The Nigerian military remains on course to defeat the radical Islamic group Boko Haram by Abuja’s self-imposed deadline of the end of the December, President Muhammadu Buhari’s official spokesman told Newsweek on Thursday, despite apparent dissent by a senior military official.
“Twenty-four hours ago, the head of the Nigerian Army, General Buratai, reaffirmed the commitment of the government to achieving the deadline,” Shehu says by phone from the Nigerian capital, in reference to a speech Buratai gave in Borno on Wednesday. “That is the official government position.”

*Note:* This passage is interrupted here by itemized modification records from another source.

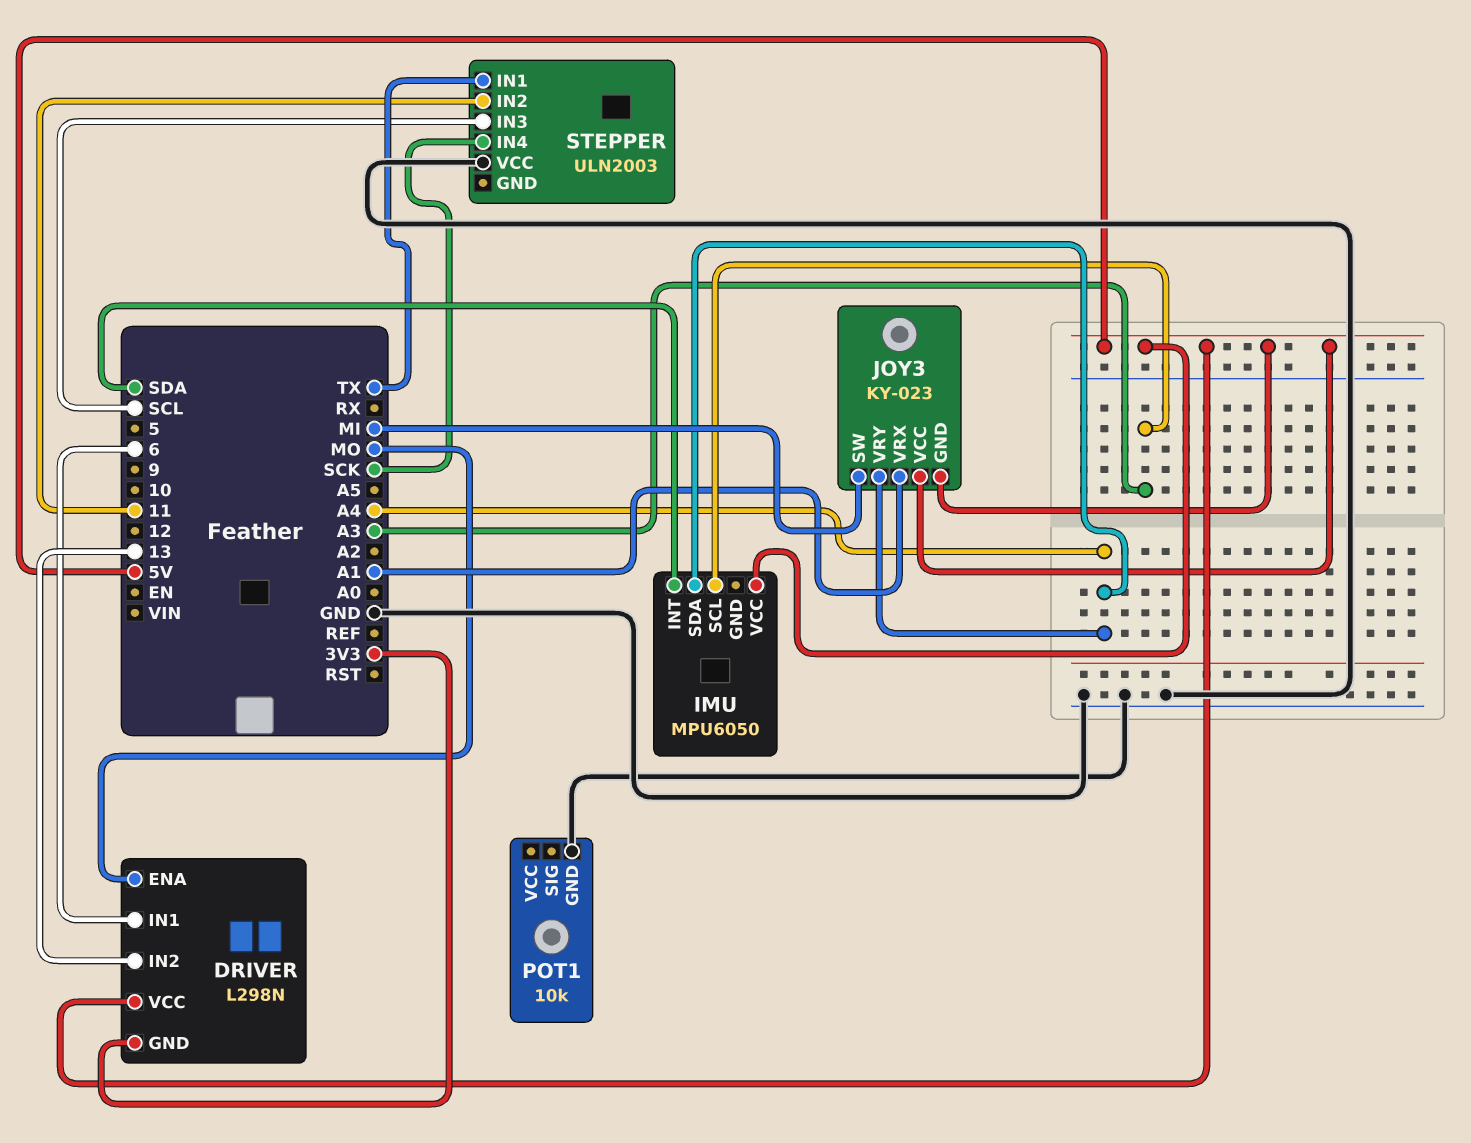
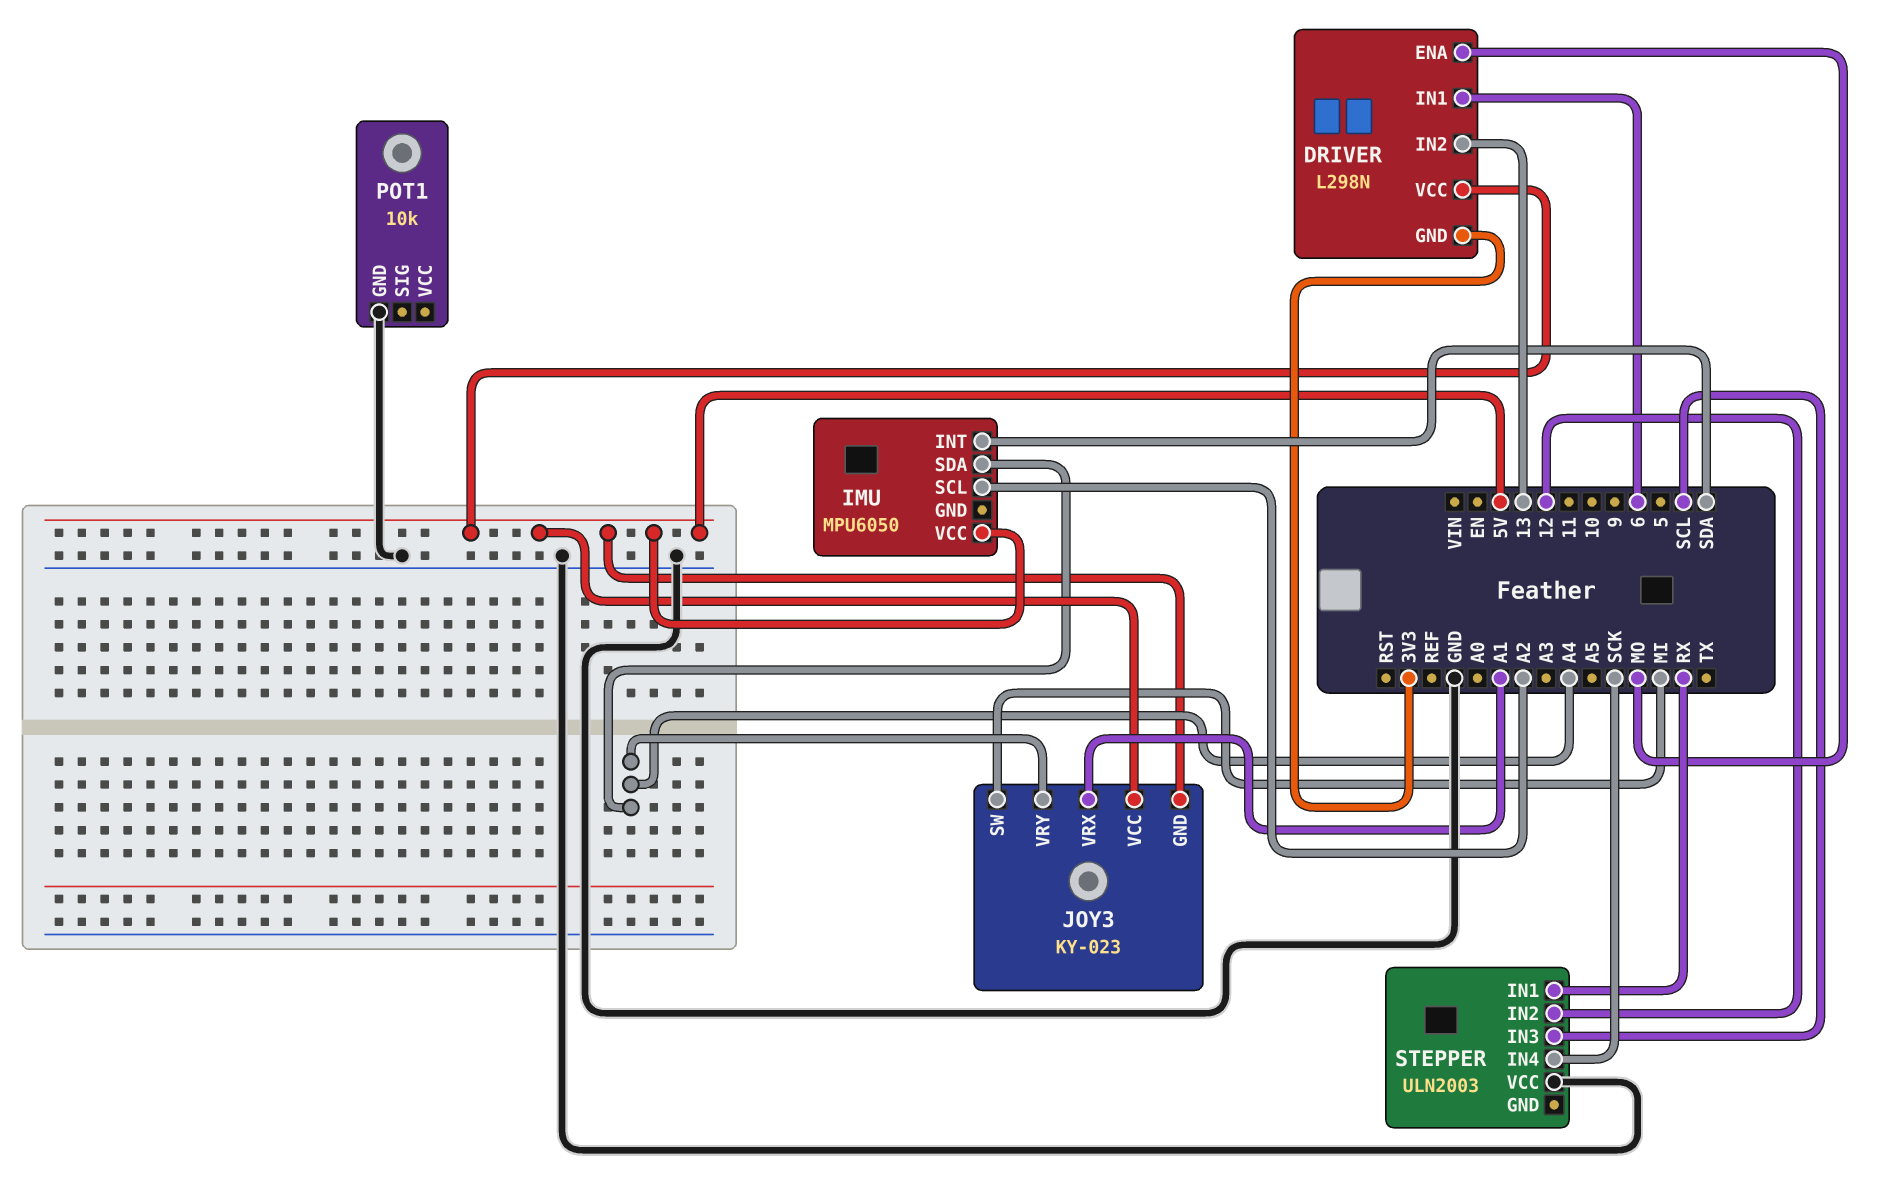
IMU pin SCL: A3 -> A2
STEPPER pin IN1: TX -> RX
STEPPER pin IN2: 11 -> 12

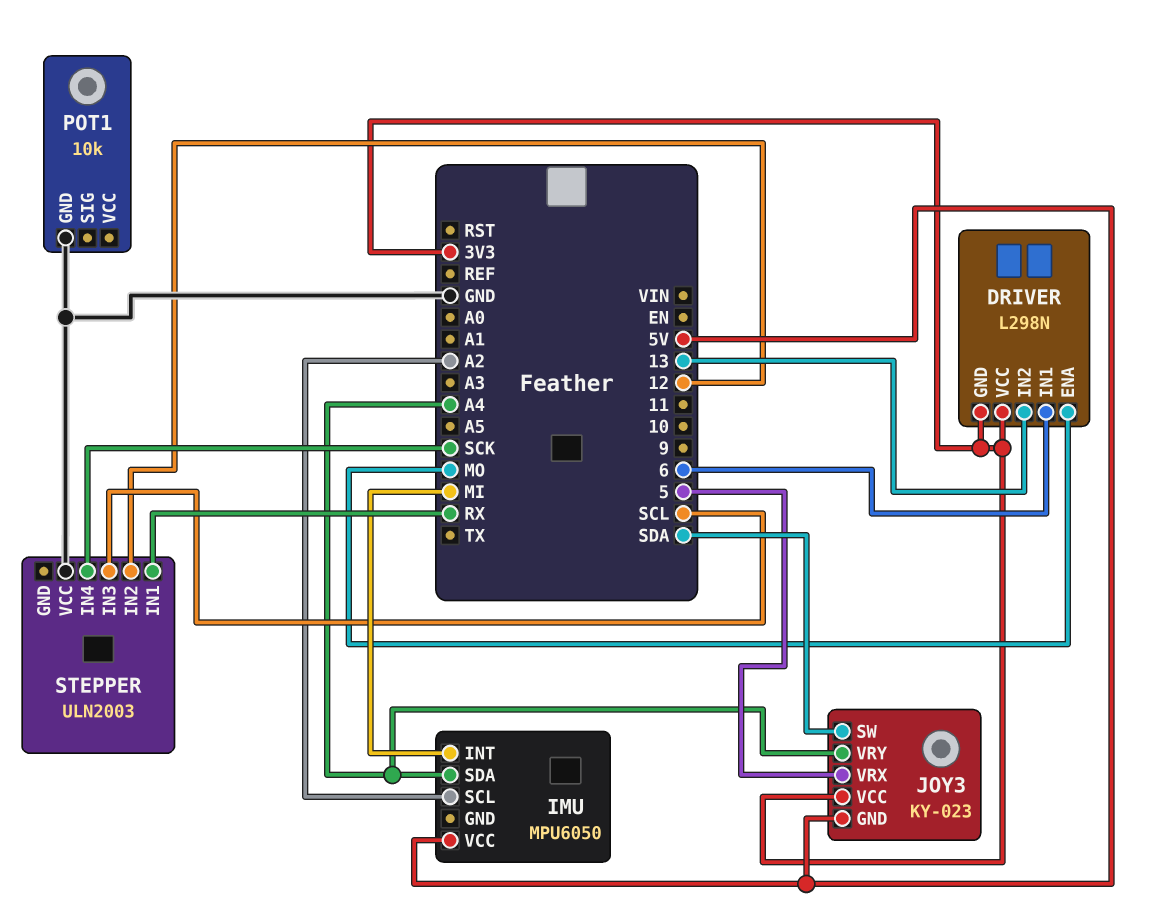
DRIVER pin VCC: 5V -> 3V3
IMU pin INT: SDA -> MI
JOY3 pin SW: MI -> SDA
JOY3 pin VCC: 5V -> 3V3
JOY3 pin VRX: A1 -> 5

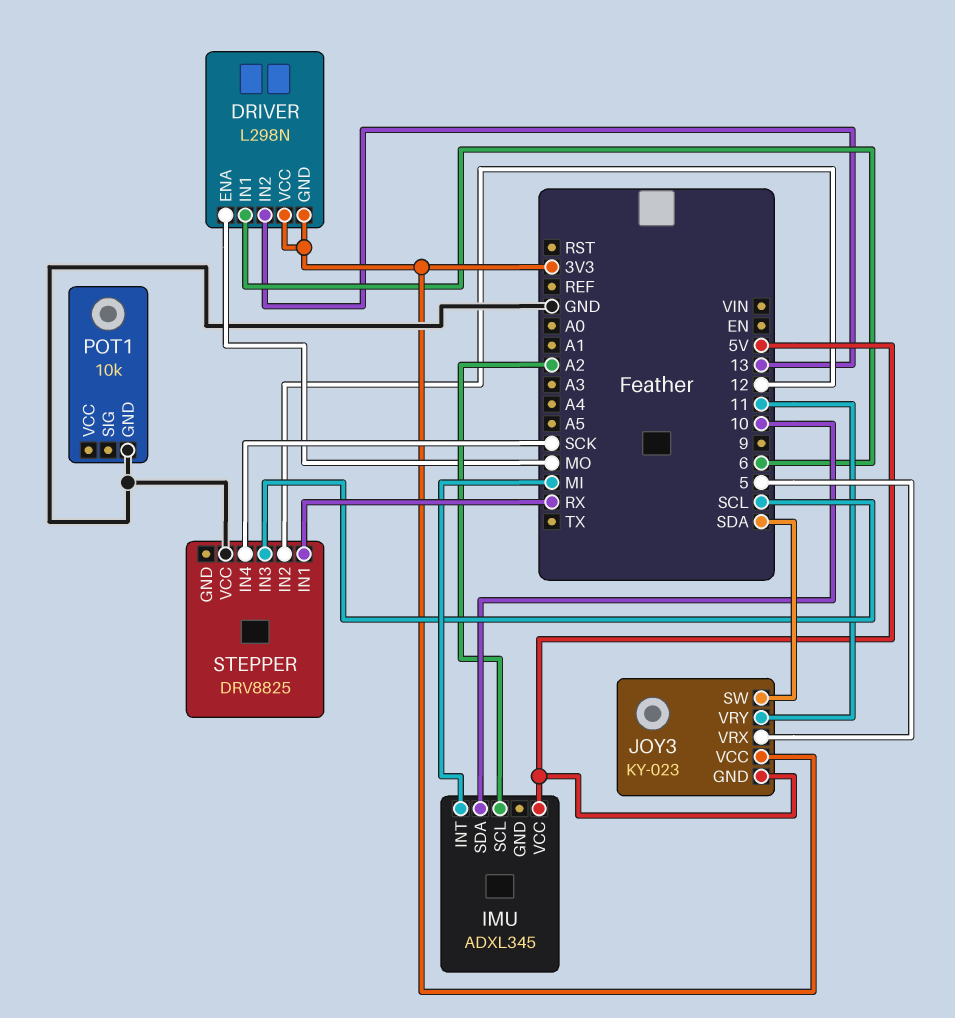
IMU: MPU6050 -> ADXL345
IMU pin SDA: A4 -> 10
JOY3 pin VRY: A4 -> 11
STEPPER: ULN2003 -> DRV8825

Shehu’s comments come after Air Commodore Yusuf Anas of the Abuja-based Center for Crisis Communication, cited as a Nigerian government spokesman by the Associated Press, said that the Nigerian military would not be able to meet the December deadline.
Anas broke with the government’s stance on the fight against Boko Haram, warning that the deadline “may be unrealistic” and saying Nigerians should not regard December as a “sacrosanct date when all suicide bombings will end.”
Anas told the AP: “The timeline on when to stop the insurgents from activating sleeper cells and detonating bombs into soft targets in any part of the country, especially in the frontline states, is therefore not tenable.”
But Shehu says Anas does not represent the government and can’t speak to its policies regarding the fight against Boko Haram.
“Air Commodore Anas does not work for the Nigerian government, the center which he said that from does not speak for the Nigerian government, but he is entitled to his own opinion on the matter,” Shehu adds.
In contrast with Anas’ opinion of what would constitute a defeat of the militant group by December, Shehu says the government’s definition of victory does not include stopping the group’s deadly suicide bombings across the country’s northern regions.
“[The group’s defeat] will mean that they will no longer hold any territory claiming to be their own,” Shehu says. “They will no longer be able to launch the kind of attacks that would allow them to seize land.”
But, he warns, “to say that there would be no more terror activities, it’s like promising a given society that there would be no more crime. It doesn’t happen anywhere.”